The girl read the sardonic thoughts in his face, and turned away. A coldness was upon her when she spoke; as it were, a veil was drawn between them.
"If you'll bring the suitcase inside, please, we'll get Father fixed up comfortably."
Murray obeyed dumbly.
Half an hour later, he started for Two Palms. He should have covered the few intervening miles in no time, but one of his forward tires blew out with a roar and left him sitting thoughtfully in the mountain places.

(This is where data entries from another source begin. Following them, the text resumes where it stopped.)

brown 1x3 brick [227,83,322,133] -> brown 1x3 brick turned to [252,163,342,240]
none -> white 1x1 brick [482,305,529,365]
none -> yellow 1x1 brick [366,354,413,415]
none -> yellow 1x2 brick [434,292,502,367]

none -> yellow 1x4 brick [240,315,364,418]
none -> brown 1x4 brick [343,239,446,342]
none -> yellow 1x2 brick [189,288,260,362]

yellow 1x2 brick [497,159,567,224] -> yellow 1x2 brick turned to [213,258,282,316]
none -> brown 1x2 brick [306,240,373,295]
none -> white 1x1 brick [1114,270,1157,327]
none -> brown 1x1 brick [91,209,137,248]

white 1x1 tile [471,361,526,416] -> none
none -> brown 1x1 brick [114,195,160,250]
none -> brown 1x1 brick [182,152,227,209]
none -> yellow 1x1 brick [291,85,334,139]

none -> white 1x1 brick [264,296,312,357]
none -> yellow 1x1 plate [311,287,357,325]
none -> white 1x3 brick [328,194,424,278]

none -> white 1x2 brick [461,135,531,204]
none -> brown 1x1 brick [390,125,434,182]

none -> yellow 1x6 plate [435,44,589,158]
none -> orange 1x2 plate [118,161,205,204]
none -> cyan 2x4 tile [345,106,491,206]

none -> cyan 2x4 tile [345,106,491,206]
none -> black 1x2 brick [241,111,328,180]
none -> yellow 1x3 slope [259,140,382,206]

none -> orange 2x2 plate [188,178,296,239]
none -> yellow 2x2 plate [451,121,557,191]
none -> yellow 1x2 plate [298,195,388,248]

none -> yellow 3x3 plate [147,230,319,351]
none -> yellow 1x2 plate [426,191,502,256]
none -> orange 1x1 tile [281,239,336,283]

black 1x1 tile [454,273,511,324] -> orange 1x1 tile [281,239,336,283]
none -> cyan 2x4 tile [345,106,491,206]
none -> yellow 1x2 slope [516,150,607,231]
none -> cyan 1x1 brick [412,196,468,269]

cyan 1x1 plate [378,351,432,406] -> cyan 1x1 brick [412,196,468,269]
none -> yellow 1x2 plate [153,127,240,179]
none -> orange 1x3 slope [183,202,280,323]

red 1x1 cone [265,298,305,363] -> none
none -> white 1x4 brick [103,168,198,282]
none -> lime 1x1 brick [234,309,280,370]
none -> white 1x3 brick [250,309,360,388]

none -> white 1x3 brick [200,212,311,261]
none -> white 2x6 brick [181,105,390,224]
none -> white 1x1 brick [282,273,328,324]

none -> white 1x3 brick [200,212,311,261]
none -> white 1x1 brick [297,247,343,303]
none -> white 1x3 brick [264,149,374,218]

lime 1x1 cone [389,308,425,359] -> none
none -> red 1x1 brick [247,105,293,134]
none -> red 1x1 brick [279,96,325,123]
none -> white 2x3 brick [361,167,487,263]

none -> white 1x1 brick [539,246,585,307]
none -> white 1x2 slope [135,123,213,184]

By the time complete darkness fell, he had found a spare tube and was patching up the blown tire with fumbling fingers. Presently he got the stubborn rubber obedient to his wishes, and for fifteen minutes labored over a wheezing pump.
It was nearly midnight when he came laboring into Two Palms under the flooding moonlight, and with sighs of fervent relief brought his vehicle to a halt beside the dark and silent frame of the hotel.
"No, I guess I'll stick to the name," he thought, as he climbed out and gazed at the silvern glory of the night. "Clairedelune! Shall I let a big yellow man drive all the romance out of things? Not yet. Find the best that remains in your life, my boy, and transmute it into precious metal if you can; you need it! Well, it's been a strenuous day—I'm for bed. Time enough in the morning to organize the rescue party."